Sunday, 3 February 2013

Strangers on a Train

Alfred Hitchcock’s tale of doubles, murder, light and dark, Strangers on a Train is a film with a lot of deep and hidden subtext which sits underneath a nicely woven story. Amateur tennis player and wannabe Politician Guy Haines (Farley Granger) is on a train when he meets a chatty and confident man named Bruno Anthony (Robert Walker). Bruno recognises the tennis ace and begins talking about stories of Guy’s private life that he has read about in the newspapers. Guy is uncomfortable but humours the strange man who soon begins to talk of murder and how they could pull off the perfect murder by each murdering the other’s problem person. Guy is on the way to speak with his wife about a divorce and Bruno suggests murder. A few days later Guy’s wife is found murdered and Guy is stalked by the shady Bruno who says that it is Guy’s turn to commit the crime.

Strangers on a Train is far from my favourite Hitchcock film but it features some stunning cinematography and a vast array of visual motifs which help to spell out the plot and themes. The performance of Robert Walker is also noteworthy but I rarely felt fully engaged with the story. It is perhaps a movie that would benefit from a second viewing but like pretty much all of Hitchcock’s movies is still worth watching.

Early on there are thematic similarities to Hitch’s 1948 film Rope in which a man tries to pull off the perfect murder under the nose of his family and friends. The early suggestions of killing without being caught echo that film but there are also links with the 1943 film Shadow of a Doubt in which murder is afoot and two side characters debate about the perfect unsolvable murder. Indeed the idea seems to be a frequent theme of Hitchcock’s and here the dark and twisted Bruno Anthony is the perfect protagonist for the Director’s gloomy ideas. A theme that runs through this film is that of doubles. The word itself is mentioned a lot from drinks to tennis and even the Director’s cameo famously finds him carrying a double bass. The doubles theme runs as far as two men accompanying the murdered girl, two girls with similar glasses, two detectives in two towns and even two Hitchcocks’ with Alfred’s daughter Patricia playing Barbara Morton. It could be suggested that Bruno is almost the darker version of Guy and had the film been made fifty years later it is quite possible that the plot would have twisted to reveal a Fight Club style imagining of one character.

The idea of light and dark is also thoroughly explored here. When Guy is first told of his wife’s murder we see the bright Capitol building in the background, the seat of political power and to where Guy aspires to be. In front of him though is the shadowy figure of Bruno who beckons Guy into the darkness. Even Guy’s tennis whites oppose the dark suits worn by Bruno. Darkness becomes important late on when Bruno returns to the murder scene for the film’s exciting climax. A second link with Rope lies in the sexual ambiguity of the central characters. Bruno is almost certainly painted as a homosexual and there is homoeroticism abound during the opening scenes aboard the train.

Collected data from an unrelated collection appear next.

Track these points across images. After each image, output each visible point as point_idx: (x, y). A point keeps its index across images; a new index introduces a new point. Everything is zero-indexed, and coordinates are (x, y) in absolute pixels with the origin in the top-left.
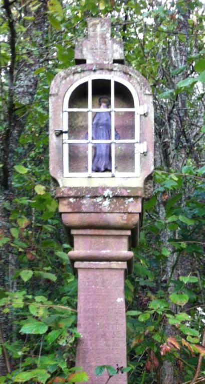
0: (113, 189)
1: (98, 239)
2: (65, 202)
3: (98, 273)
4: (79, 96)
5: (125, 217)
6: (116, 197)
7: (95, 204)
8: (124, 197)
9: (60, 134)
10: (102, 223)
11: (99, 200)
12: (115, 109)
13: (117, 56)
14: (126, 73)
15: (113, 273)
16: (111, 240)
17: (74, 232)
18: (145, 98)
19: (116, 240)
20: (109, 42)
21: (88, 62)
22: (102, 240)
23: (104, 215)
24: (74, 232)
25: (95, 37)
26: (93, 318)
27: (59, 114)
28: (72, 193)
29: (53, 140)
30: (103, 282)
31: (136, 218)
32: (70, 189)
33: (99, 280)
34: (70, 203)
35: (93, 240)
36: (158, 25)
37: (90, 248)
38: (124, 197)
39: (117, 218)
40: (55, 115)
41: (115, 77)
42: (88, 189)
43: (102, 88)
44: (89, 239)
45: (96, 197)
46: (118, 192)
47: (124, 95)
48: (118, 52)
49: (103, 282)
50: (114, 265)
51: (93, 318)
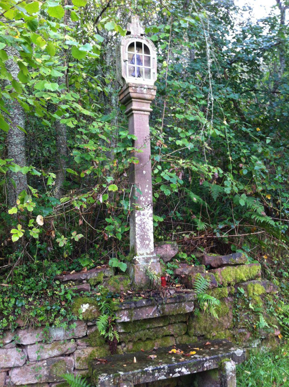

Strangers on a Train is a beautifully filmed movie. The picture garnered its only Oscar nomination in the Black and White Cinematography category and cinematographer Robert Burks creates a stunning contrast between light and dark while capturing typically Noir like shots. The final scenes in particular really get the heart racing and the quick editing during the finale is also excellent. Burks would go on to collaborate with Hitchcock on twelve films beginning with this and ending with Marnie in 1964. Psycho was the only film during those thirteen years on which Robert Burks did not work. The score is frenetic and busy and often distracting but like the cinematography it spices up the final scenes. As for Hitchcock, his direction is superb as usual, from simple shots of railway lines to underneath an out of control carousel he always seems to be able to pick an angle which works. The tennis scenes were also excellent and got close to the action despite a mostly static camera. Of the actors, I enjoyed Robert Walker’s performance and Ruth Roman was also very good and quite stunning in an icy sort of way. Patricia Hitchcock had a cheeky sensibility to her which I liked but central actor Guy Haines often felt lost amongst the chaos. Kasey Rodgers shines briefly as the wicked wife whose murder sparks the movie’s plot.

Overall I wasn’t overly enamoured with Strangers on a Train but I enjoyed its aesthetics. The film lacks the tension of some of the Director’s other work but is as beautiful as any of it. It bursts with symbolism and metaphor but the plot isn’t gripping and I always sensed the ending. It is still a fine piece of filmmaking though and more than worthy of Alfred Hitchcock’s filmography.  



  • As well as starring in this movie, Farley Granger also starred in Hitchcock's Rope three years ealier 
  • Alfred Hitchcock's cameo was directed by his daughter Patricia.
  • This was Robert Walker's final film. He died less than two months after its release due to a severe drug reaction. He was 32.